The two teenage girls appeared to decide to leave, though not before one of them whispered,

"Oh my God, it looks like him."

Then the brunette who keep talking about cinnamon dragged the other girl out by the elbow.

Fran looked at Bernard through bleary eyes.

"On my radio, on my shelves, my CUSTOMERS!" He raised his voice on the last word, as if it held particular significance. "And now my Fran! What is the world coming to?"

He sounded quite mournful towards the end of his speech.

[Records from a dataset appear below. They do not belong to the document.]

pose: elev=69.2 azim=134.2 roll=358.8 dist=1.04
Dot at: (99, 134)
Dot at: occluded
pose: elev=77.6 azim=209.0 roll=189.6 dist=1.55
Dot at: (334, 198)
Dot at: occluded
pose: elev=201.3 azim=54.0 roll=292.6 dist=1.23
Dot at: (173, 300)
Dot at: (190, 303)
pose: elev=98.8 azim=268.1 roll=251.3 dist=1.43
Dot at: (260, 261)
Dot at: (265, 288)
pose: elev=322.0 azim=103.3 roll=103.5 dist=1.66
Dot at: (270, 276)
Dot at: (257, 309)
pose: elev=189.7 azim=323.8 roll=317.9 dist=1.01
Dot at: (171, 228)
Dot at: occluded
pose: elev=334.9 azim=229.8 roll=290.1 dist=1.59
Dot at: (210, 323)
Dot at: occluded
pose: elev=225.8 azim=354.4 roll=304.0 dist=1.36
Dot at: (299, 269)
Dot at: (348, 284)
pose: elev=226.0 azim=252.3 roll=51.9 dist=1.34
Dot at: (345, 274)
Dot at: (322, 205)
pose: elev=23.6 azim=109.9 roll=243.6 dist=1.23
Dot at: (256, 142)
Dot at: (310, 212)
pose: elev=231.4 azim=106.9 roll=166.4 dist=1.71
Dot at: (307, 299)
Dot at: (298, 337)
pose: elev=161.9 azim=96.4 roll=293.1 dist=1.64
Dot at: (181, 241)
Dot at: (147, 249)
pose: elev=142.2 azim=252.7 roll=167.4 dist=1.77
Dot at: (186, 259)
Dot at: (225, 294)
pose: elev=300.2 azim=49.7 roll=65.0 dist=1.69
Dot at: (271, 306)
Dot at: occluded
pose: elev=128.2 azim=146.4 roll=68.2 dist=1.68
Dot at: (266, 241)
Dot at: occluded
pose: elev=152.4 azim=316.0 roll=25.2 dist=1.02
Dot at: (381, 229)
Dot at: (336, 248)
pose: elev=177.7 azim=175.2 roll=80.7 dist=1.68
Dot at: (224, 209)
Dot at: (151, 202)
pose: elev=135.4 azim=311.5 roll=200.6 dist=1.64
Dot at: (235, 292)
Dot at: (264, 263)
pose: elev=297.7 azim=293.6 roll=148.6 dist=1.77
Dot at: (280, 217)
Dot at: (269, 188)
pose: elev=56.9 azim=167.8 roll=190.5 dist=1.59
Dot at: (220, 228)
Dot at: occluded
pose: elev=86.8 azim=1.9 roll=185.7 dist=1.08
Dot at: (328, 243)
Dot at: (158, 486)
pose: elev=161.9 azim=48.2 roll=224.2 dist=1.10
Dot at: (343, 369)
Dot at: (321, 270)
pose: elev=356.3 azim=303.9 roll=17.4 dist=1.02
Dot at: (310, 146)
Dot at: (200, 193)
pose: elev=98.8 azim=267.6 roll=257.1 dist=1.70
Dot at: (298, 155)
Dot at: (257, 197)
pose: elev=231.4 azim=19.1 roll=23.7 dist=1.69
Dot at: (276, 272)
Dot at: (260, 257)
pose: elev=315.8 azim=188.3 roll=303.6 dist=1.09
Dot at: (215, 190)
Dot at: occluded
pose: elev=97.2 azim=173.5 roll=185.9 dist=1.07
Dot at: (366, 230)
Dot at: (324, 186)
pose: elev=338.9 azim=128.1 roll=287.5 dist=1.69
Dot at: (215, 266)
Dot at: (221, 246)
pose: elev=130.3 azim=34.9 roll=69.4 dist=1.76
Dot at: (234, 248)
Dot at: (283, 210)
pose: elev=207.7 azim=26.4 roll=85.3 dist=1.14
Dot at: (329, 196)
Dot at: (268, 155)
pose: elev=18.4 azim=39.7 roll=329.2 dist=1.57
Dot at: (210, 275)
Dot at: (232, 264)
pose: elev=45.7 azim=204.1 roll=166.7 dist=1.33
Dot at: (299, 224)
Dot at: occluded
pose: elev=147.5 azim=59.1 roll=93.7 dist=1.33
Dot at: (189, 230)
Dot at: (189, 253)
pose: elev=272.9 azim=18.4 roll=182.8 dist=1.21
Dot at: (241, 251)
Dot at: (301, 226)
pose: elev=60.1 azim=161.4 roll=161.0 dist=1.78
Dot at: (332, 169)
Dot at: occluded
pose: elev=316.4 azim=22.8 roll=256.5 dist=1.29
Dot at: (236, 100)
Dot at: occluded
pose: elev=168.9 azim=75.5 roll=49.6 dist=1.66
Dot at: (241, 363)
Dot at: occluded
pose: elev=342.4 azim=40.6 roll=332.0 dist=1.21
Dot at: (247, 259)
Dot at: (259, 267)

"Bernard," Fran said gently, "you're drunk. Or savagely hung over. Or you've been listening to drug-induced songs from the sixties. Or you've killed a customer. One or two or maybe even three of those."

Outside, he could see his earlier customers, who he would've have liked to kill, looking at the shop front and squealing.

She left him with a three-pound-fifty bottle of wine, and went to find Manny, before she realised how strange it was that he had said "my Fran".